_Tugas A_
Tulis ulang baris-baris teks dari seluruh entri tanpa mengubah apa pun. Jangan sertakan gambarnya dalam jawaban.

===== Dokumen Sumber

Bahasa Jurnalistik
Bahasa Jurnalistik
Bahasajurnalistik merupakan bahasa komunikasi massa sebagai tampak dalam
harian-harian surat kabar dan majalah. Dengan fungsi yang demikian itu bahasa
jurnalistik itu harus jelas dan mudah
dibaca dengan tingkat ukuran intelektual minimal. Menurut JS Badudu (1988)
bahasa jurnalistik memiliki sifat-sifat khas yaitu singkat, padat, sederhana,
lugas, menarik, lancar dan jelas. Sifat-sifat itu harus dimiliki oleh bahasa
pers, bahasa jurnalistik, mengingat surat kabar dibaca oleh semua lapisan
masyarakat yang tidak sama tingkat pengetahuannya. Oleh karena itu beberapa
ciri yang harus dimiliki bahasa jurnalistik di antaranya:
2.
Padat, artinya
bahasa jurnalistik yang singkat itu sudah mampu menyampaikan informasi yang
lengkap. Semua yang diperlukan pembaca sudah tertampung didalamnya. Menerapkan
prinsip 5 wh, membuang kata-kata mubazir dan menerapkan ekonomi kata.
3.
Sederhana, artinya
bahasa pers sedapat-dapatnya memilih kalimat tunggal dan sederhana, bukan
kalimat majemuk yang panjang, rumit, dan kompleks. Kalimat yang efektif,
praktis, sederhana pemakaian kalimatnya, tidak berlebihan pengungkapannya
(bombastis)
4.
Lugas,
artinya
bahasa jurnalistik mampu menyampaikan pengertian atau makna informasi secara
langsung dengan menghindari bahasa yang berbunga-bunga .
5.
Menarik,
artinya dengan menggunakan pilihan kata yang masih hidup, tumbuh, dan
berkembang. Menghindari kata-kata yang sudah mati.
6.
Jelas, artinya
informasi yang disampaikan jurnalis dengan mudah dapat dipahami oleh khalayak
umum (pembaca). Struktur kalimatnya tidak menimbulkan penyimpangan/pengertian
makna yang berbeda, menghindari ungkapan bersayap atau bermakna ganda (ambigu).
Oleh karena itu, seyogyanya bahasa jurnalistik menggunakan kata-kata yang
bermakna denotatif. Namun seringkali kita masih menjumpai judul berita: Tim
Ferrari Berhasil Mengatasi Rally Neraka Paris-Dakar. Jago Merah
Melahap Mall Termewah di Kawasan Jakarta. Polisi Mengamankan Oknum
Pemerkosa dari Penghakiman Massa.
Dalam
menerapkan ke-6 prinsip tersebut tentunya diperlukan latihan berbahasa tulis
yang terus-menerus, melakukan penyuntingan yang tidak pernah berhenti. Dengan
berbagai upaya pelatihan dan penyuntingan, barangkali akan bisa diwujudkan
keinginan jurnalis untuk menyajikan ragam bahasa jurnalistik yang memiliki rasa
dan memuaskan dahaga selera pembacanya.

==========
===== Entri Data

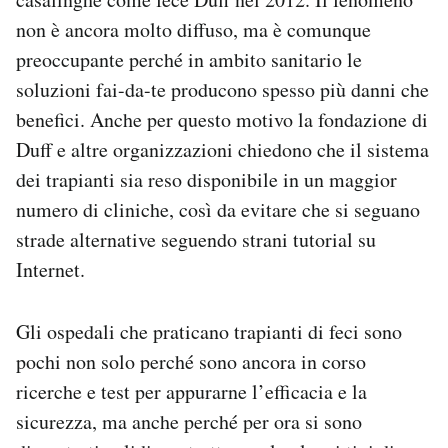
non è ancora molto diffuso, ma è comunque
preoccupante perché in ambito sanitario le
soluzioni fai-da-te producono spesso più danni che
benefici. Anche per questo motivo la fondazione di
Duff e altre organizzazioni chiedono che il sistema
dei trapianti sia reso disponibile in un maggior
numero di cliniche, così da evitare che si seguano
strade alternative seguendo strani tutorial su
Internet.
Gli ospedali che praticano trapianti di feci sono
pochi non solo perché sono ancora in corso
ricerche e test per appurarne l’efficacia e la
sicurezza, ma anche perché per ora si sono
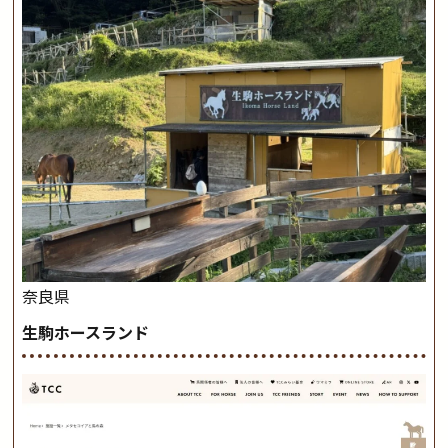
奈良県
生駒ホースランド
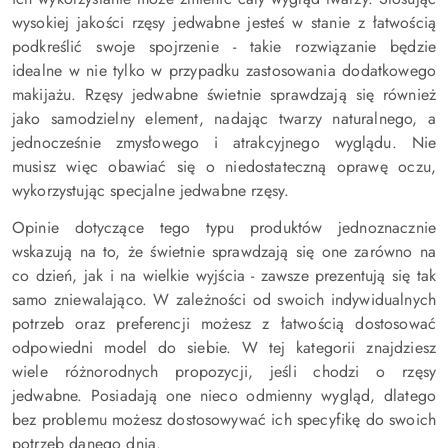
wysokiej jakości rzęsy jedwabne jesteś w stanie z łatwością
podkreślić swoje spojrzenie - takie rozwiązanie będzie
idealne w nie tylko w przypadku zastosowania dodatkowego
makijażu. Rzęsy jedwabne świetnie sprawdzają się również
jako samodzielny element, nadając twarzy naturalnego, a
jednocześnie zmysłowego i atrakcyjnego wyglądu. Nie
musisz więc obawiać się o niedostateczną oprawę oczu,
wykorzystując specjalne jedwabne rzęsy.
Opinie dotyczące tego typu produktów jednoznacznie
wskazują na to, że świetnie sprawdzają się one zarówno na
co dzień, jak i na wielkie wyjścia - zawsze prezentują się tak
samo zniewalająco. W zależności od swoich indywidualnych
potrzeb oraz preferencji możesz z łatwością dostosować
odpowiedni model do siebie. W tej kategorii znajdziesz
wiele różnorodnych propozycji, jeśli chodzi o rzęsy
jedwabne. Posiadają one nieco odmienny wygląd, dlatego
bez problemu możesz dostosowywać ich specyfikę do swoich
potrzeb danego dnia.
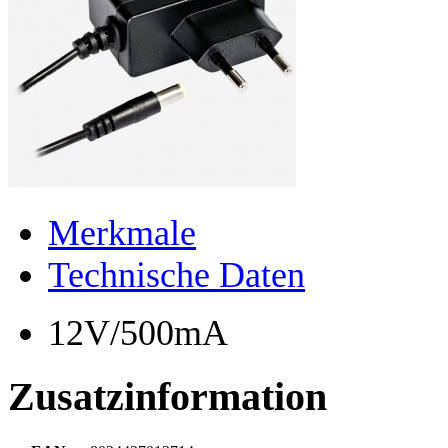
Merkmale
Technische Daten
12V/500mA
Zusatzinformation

==========

_Tugas B_
Berdasarkan dokumen sumber tentang bahasa jurnalistik, mengapa bahasa pers harus bersifat singkat, padat, sederhana, lugas, menarik, lancar, dan jelas? Jawab dalam satu sampai tiga kalimat.

_Tempat Jawaban A_
non è ancora molto diffuso, ma è comunque
preoccupante perché in ambito sanitario le
soluzioni fai-da-te producono spesso più danni che
benefici. Anche per questo motivo la fondazione di
Duff e altre organizzazioni chiedono che il sistema
dei trapianti sia reso disponibile in un maggior
numero di cliniche, così da evitare che si seguano
strade alternative seguendo strani tutorial su
Internet.
Gli ospedali che praticano trapianti di feci sono
pochi non solo perché sono ancora in corso
ricerche e test per appurarne l’efficacia e la
sicurezza, ma anche perché per ora si sono
奈良県
生駒ホースランド
wysokiej jakości rzęsy jedwabne jesteś w stanie z łatwością
podkreślić swoje spojrzenie - takie rozwiązanie będzie
idealne w nie tylko w przypadku zastosowania dodatkowego
makijażu. Rzęsy jedwabne świetnie sprawdzają się również
jako samodzielny element, nadając twarzy naturalnego, a
jednocześnie zmysłowego i atrakcyjnego wyglądu. Nie
musisz więc obawiać się o niedostateczną oprawę oczu,
wykorzystując specjalne jedwabne rzęsy.
Opinie dotyczące tego typu produktów jednoznacznie
wskazują na to, że świetnie sprawdzają się one zarówno na
co dzień, jak i na wielkie wyjścia - zawsze prezentują się tak
samo zniewalająco. W zależności od swoich indywidualnych
potrzeb oraz preferencji możesz z łatwością dostosować
odpowiedni model do siebie. W tej kategorii znajdziesz
wiele różnorodnych propozycji, jeśli chodzi o rzęsy
jedwabne. Posiadają one nieco odmienny wygląd, dlatego
bez problemu możesz dostosowywać ich specyfikę do swoich
potrzeb danego dnia.
Merkmale
Technische Daten
12V/500mA
Zusatzinformation

_Tempat Jawaban B_
Sifat-sifat itu harus dimiliki karena surat kabar dibaca oleh semua lapisan masyarakat yang tingkat pengetahuannya tidak sama.